----- Data excerpts
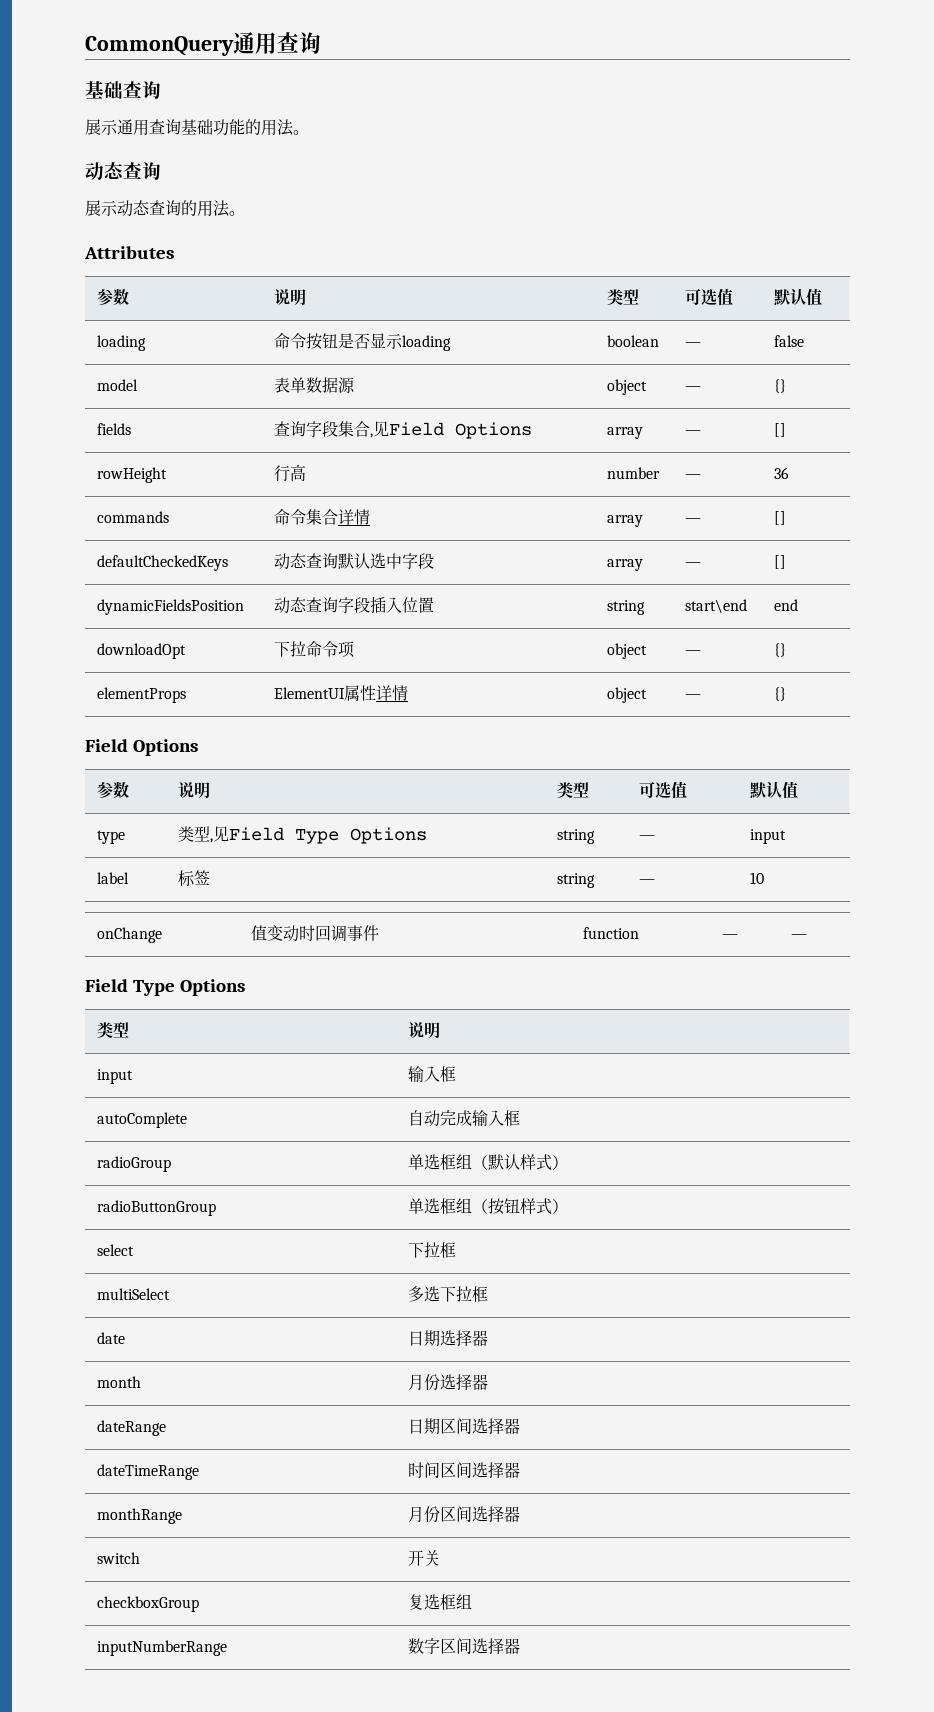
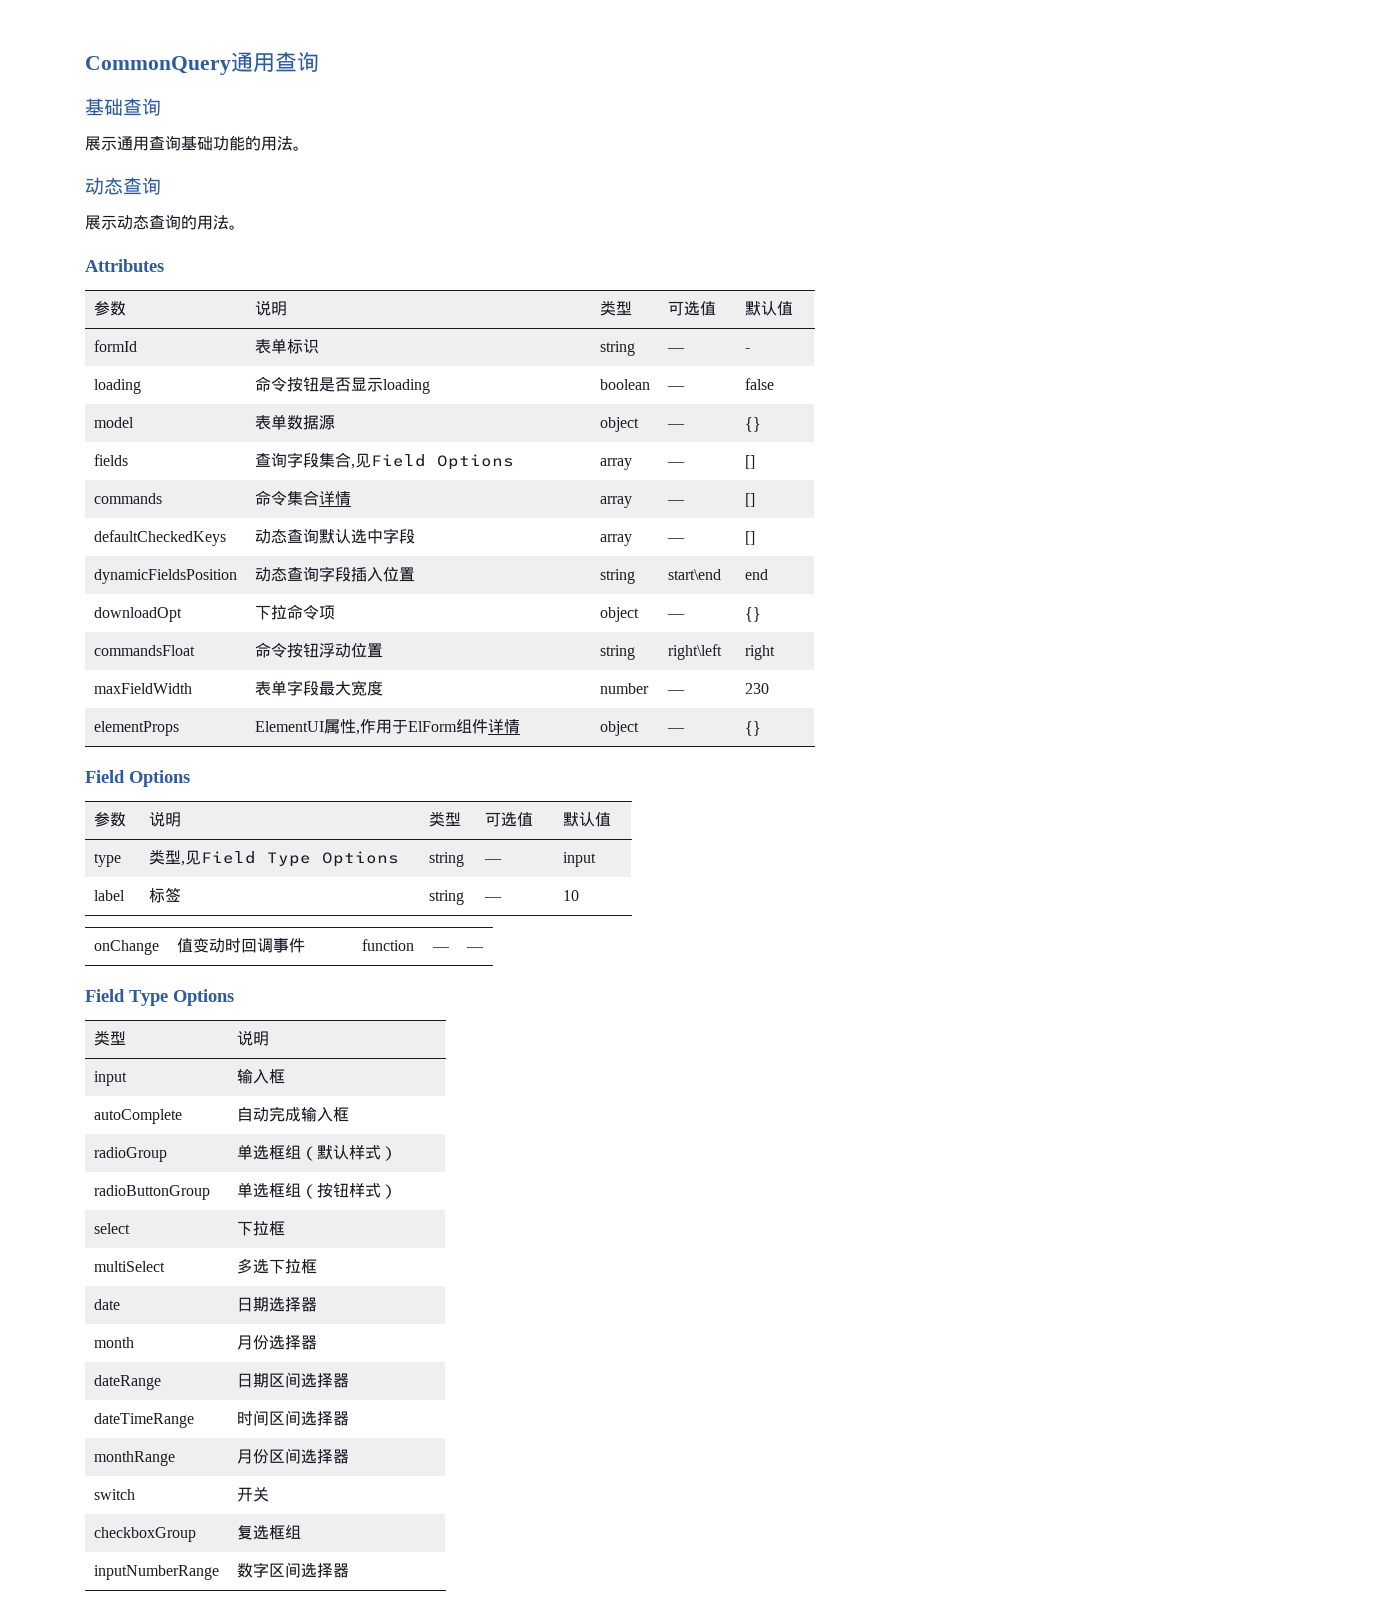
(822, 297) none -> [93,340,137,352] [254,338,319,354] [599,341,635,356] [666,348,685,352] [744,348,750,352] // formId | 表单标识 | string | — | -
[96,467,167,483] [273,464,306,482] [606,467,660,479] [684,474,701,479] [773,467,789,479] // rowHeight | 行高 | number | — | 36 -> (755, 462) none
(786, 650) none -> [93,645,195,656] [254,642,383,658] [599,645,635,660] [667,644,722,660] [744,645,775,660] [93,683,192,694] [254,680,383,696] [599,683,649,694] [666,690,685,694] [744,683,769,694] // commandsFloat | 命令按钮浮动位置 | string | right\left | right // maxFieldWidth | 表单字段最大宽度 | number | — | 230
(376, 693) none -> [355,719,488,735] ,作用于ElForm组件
----------
----- Data excerpts
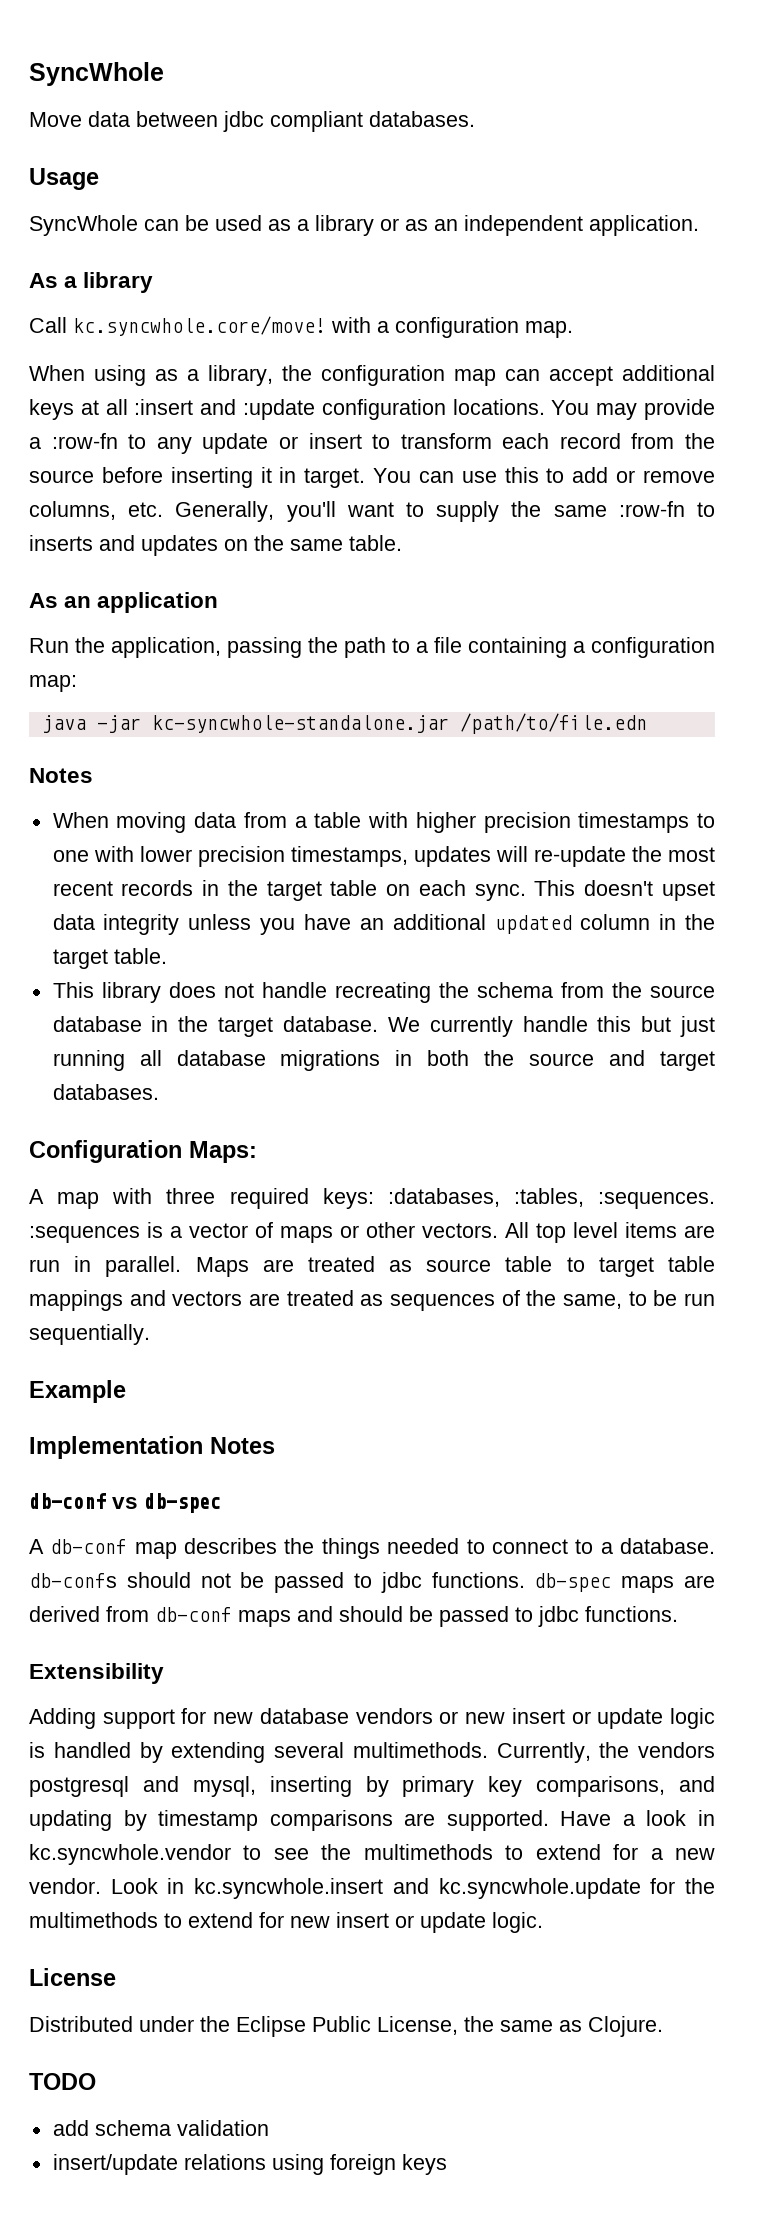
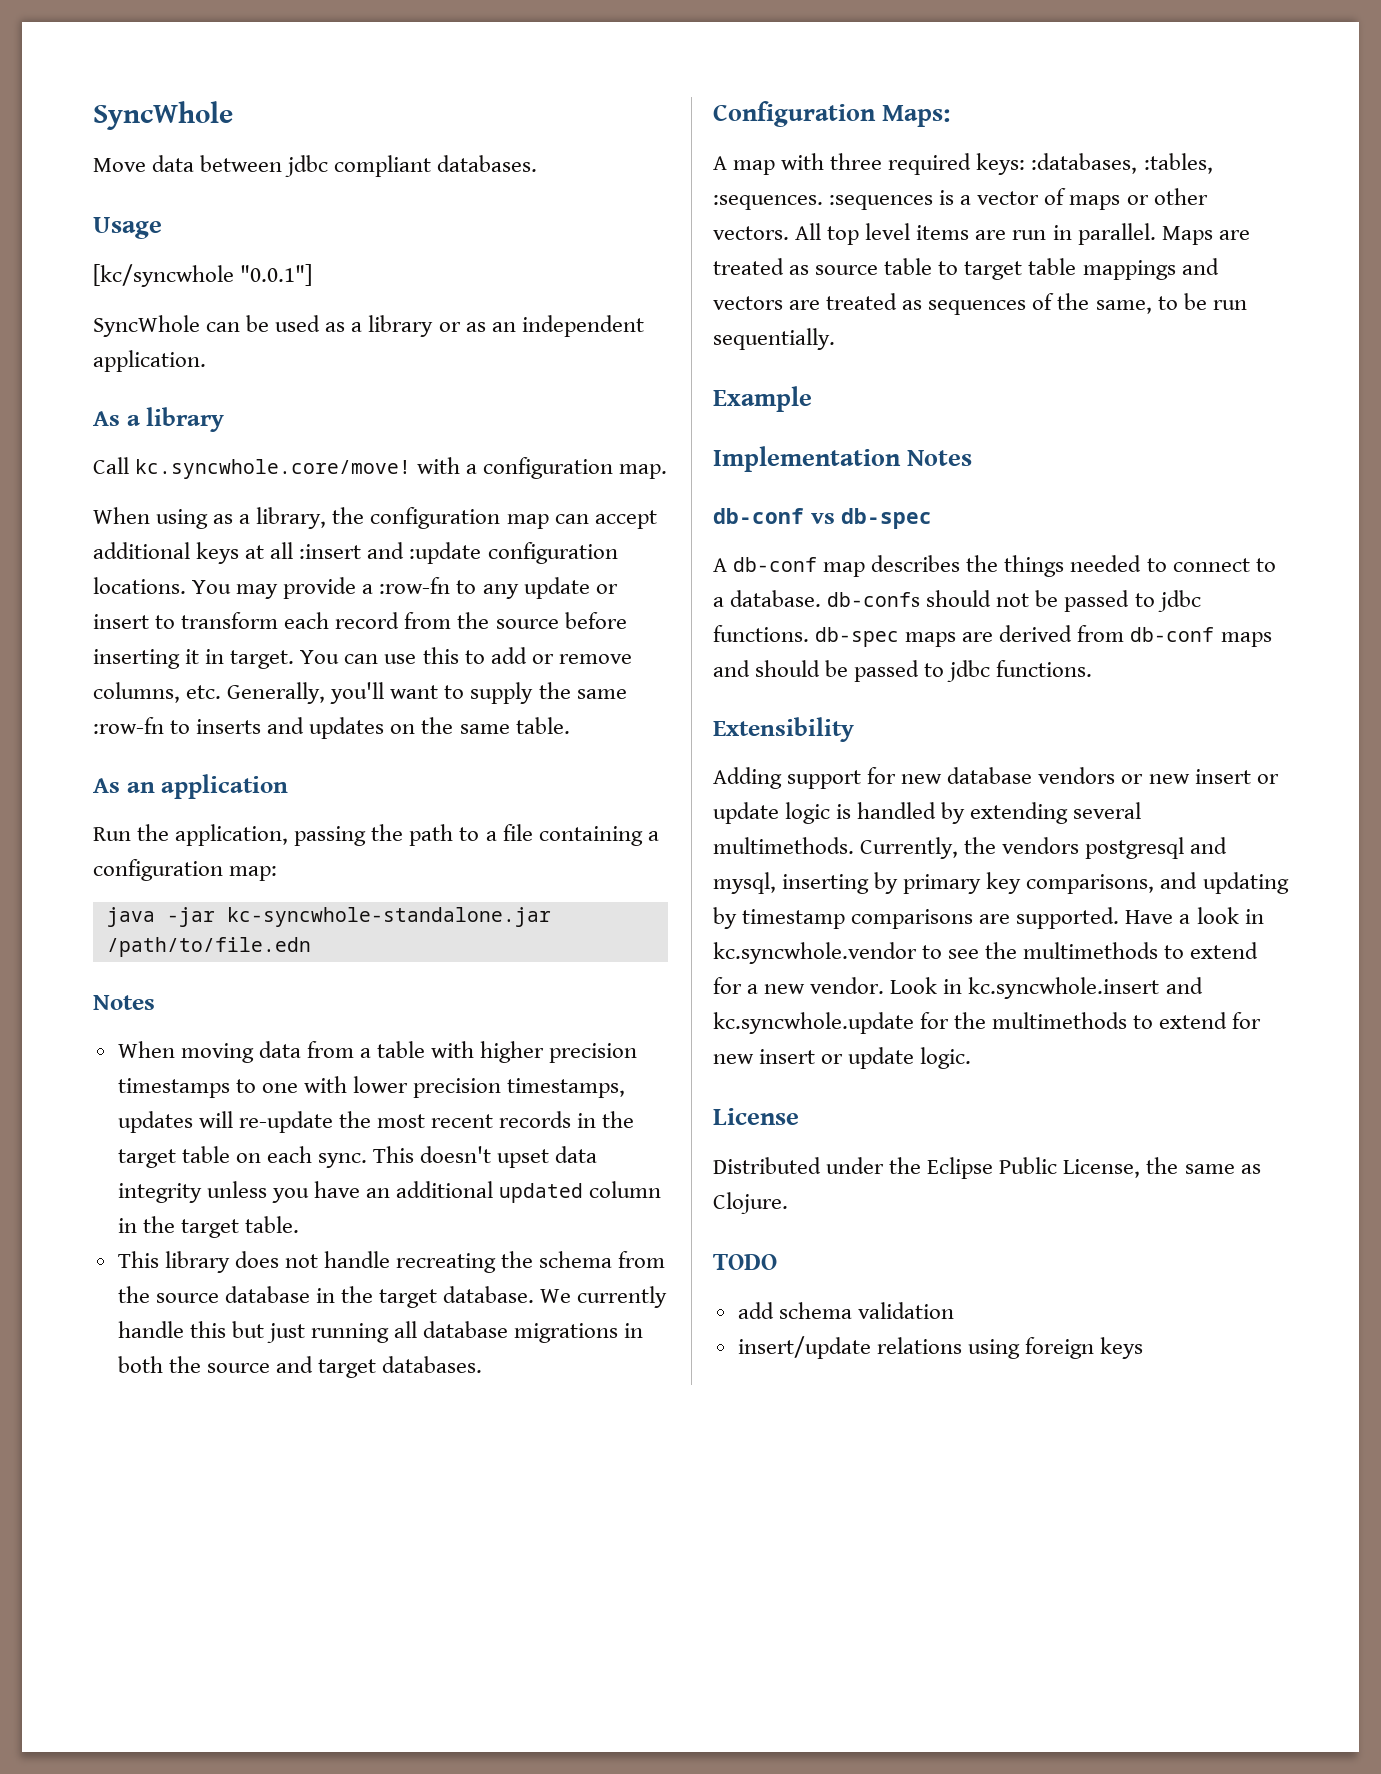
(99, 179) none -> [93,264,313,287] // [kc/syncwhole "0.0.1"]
----------
Exercise details -
In the listing above, find the line with "(822, 297) none" and the line with "(376, 693) none", then print exactly those lines and every line between them.

Task solution -
(822, 297) none -> [93,340,137,352] [254,338,319,354] [599,341,635,356] [666,348,685,352] [744,348,750,352] // formId | 表单标识 | string | — | -
[96,467,167,483] [273,464,306,482] [606,467,660,479] [684,474,701,479] [773,467,789,479] // rowHeight | 行高 | number | — | 36 -> (755, 462) none
(786, 650) none -> [93,645,195,656] [254,642,383,658] [599,645,635,660] [667,644,722,660] [744,645,775,660] [93,683,192,694] [254,680,383,696] [599,683,649,694] [666,690,685,694] [744,683,769,694] // commandsFloat | 命令按钮浮动位置 | string | right\left | right // maxFieldWidth | 表单字段最大宽度 | number | — | 230
(376, 693) none -> [355,719,488,735] ,作用于ElForm组件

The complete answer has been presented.